More than 100 people have been killed after a bomb exploded in the Sri Lankan capital, Colombo.

Nearly three hundred others were wounded when the device, planted in a car, went off at Colombo's main bus terminal during the rush hour.

The incident is one of the worst mass killings in the long-running feud between the island's two main ethnic groups, the Tamils and the Sinhalese.

Most of the victims were from the country's majority ethnic group, the Sinhalese, who are Buddhists.

The two-and-a-half million Tamils, who are Hindus, make up 18% of Sri Lanka's 16 million people.

The Sri Lankan authorities believe the bomb was planted by Tamil extremists - known as the Tamil Tigers - who are fighting for an independent homeland.

Colombo was been placed under a dusk to dawn curfew after gangs of Sinhalese began to attack Tamils in revenge.


The incident brings to 250 the numbers killed in attacks in the past week in Sri Lanka.

It follows the massacre of 127 people - mainly Sinhalese - four days ago in the town of Trincomalee, in the heart of the Tamil region in the north and east Sri Lanka.

Four years ago Tamil militants began a campaign for a separate state - since them more than 5,000 people have been killed in the fighting.

The Sri Lankan government has proposed giving greater autonomy to Tamil areas but refuses to consider an independent Tamil nation.

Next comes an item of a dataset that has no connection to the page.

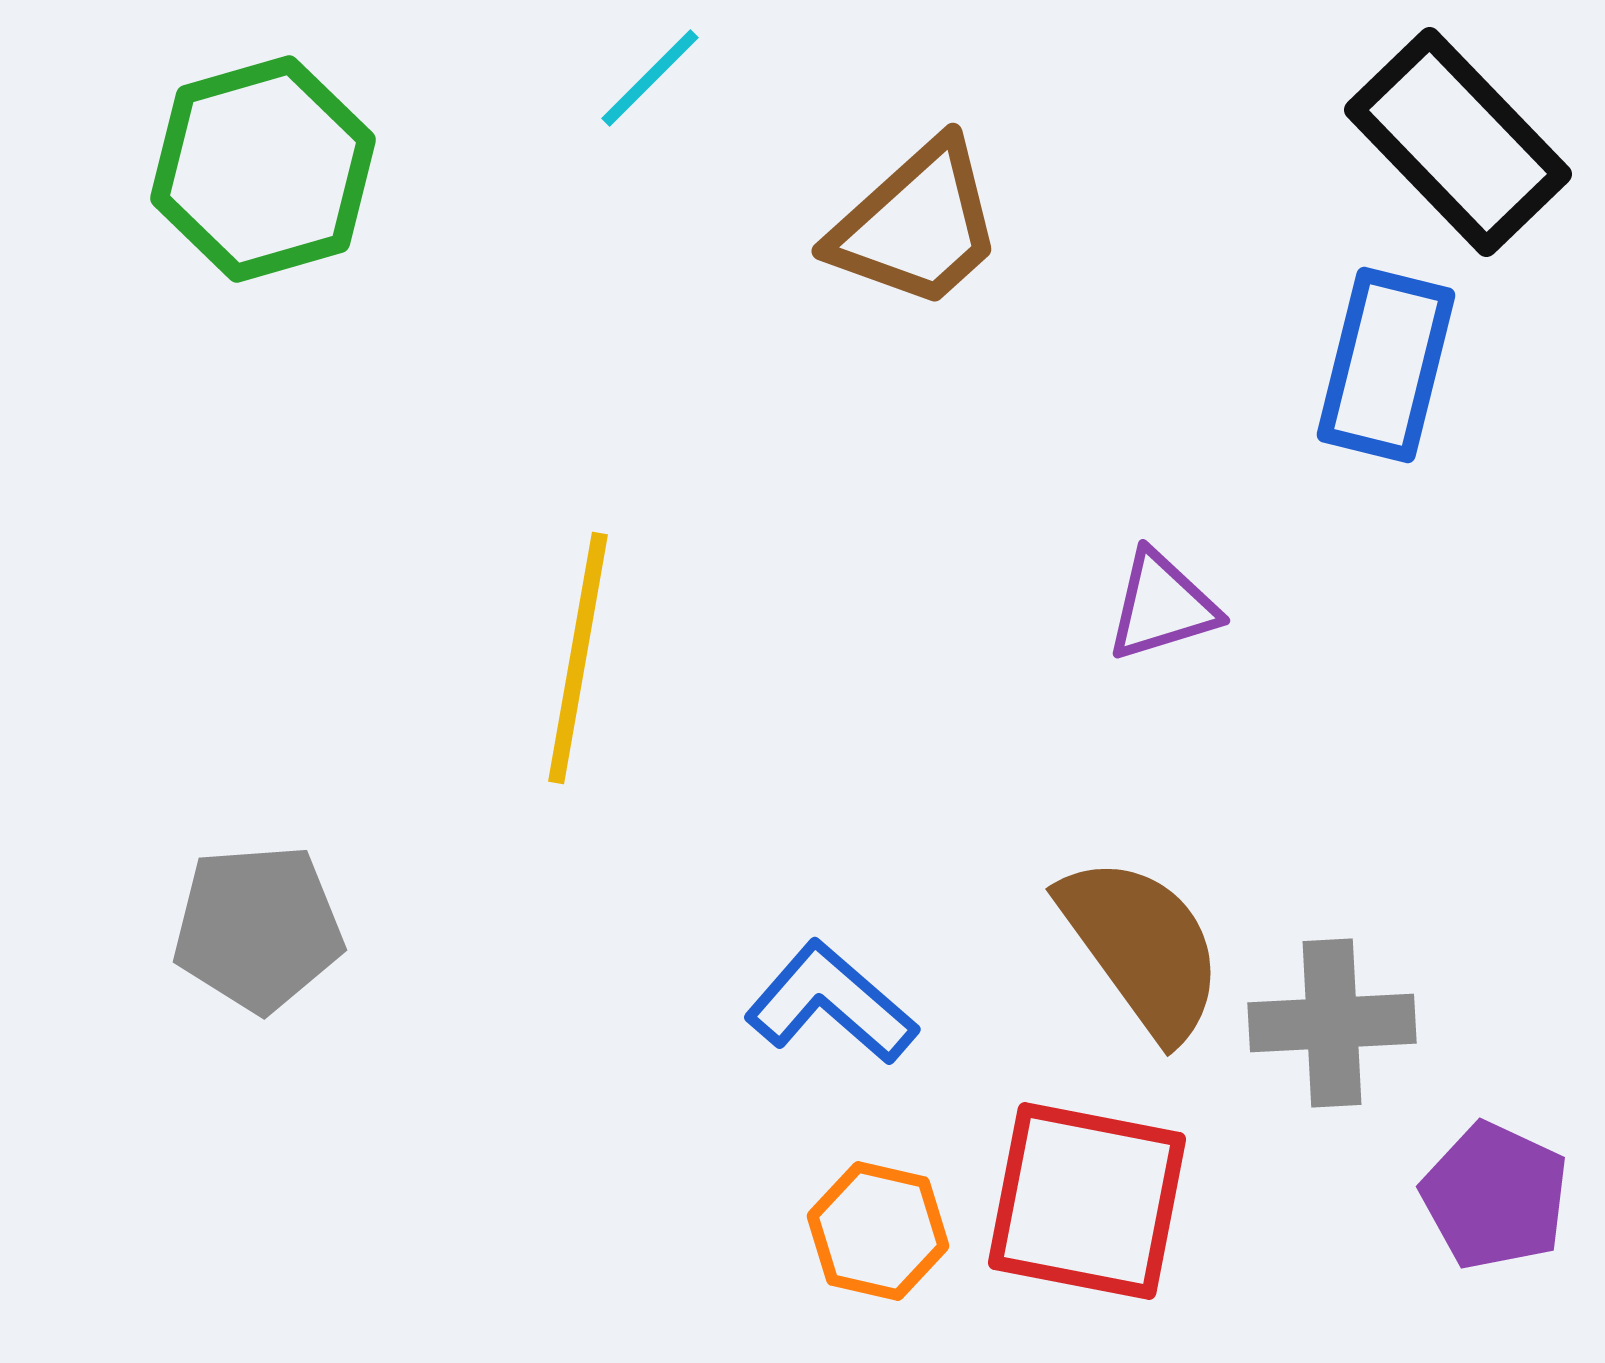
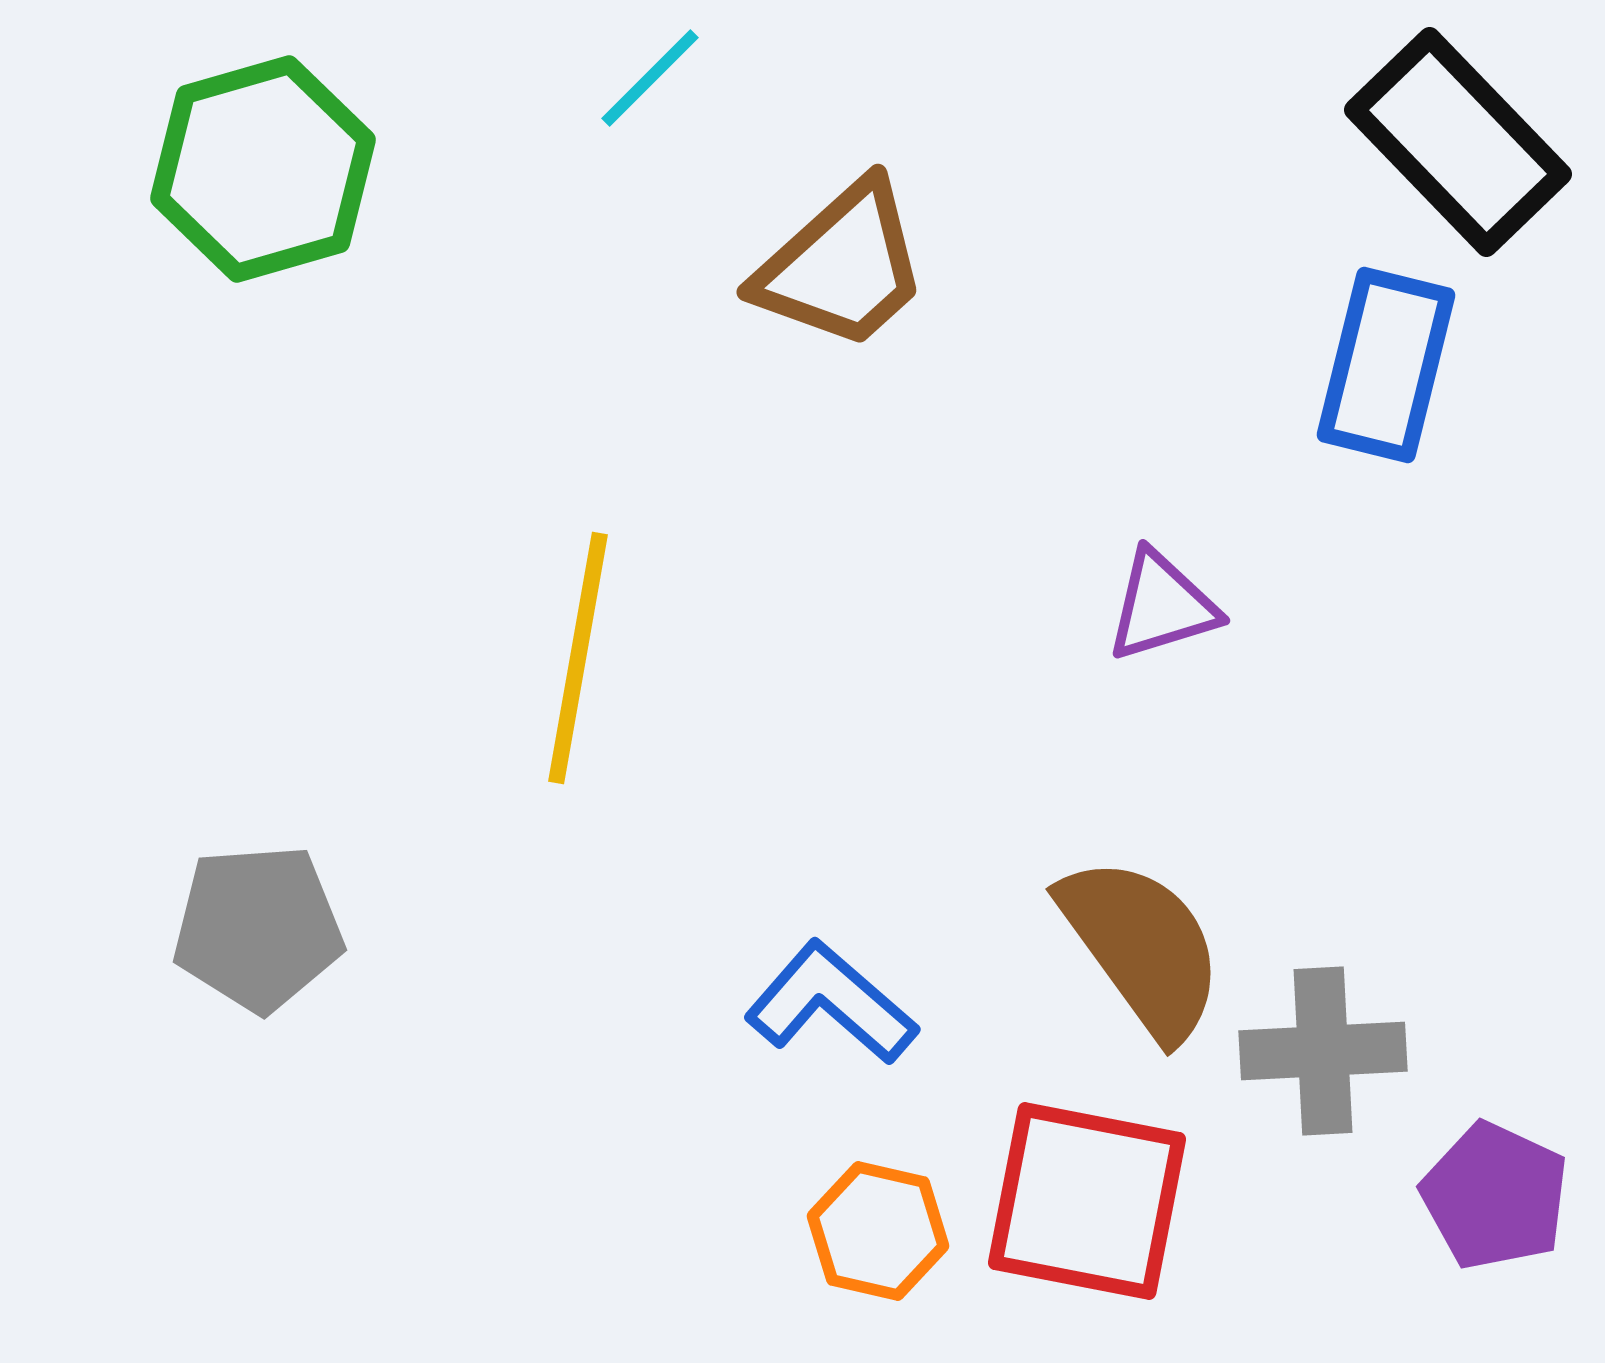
brown trapezoid: moved 75 px left, 41 px down
gray cross: moved 9 px left, 28 px down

The Tamils were a prosperous elite when Sri Lanka, formerly Ceylon, was ruled by the British.

They say since the country gained its independence they have been discriminated against in favour of the Sinhalese majority.

In Context
In the two days following the Colombo bomb another 100 people were killed in fighting between Tamil rebels and government troops.

The civil war continued throughout the 1990s and claimed the life of Sri Lankan President Premadasa in a Tamil bomb attack in 1993.

In February 2002 the government and Tamil Tiger rebels signed a permanent ceasefire agreement in a peace initiative sponsored by Norway.

In September the same year the Sri Lankan Government agreed to a key rebel demand and lifted its ban on the Tamil Tigers. In return the Tamils dropped their demands for a separate state.

But the talks have since faltered and rising levels of violence have threatened the truce.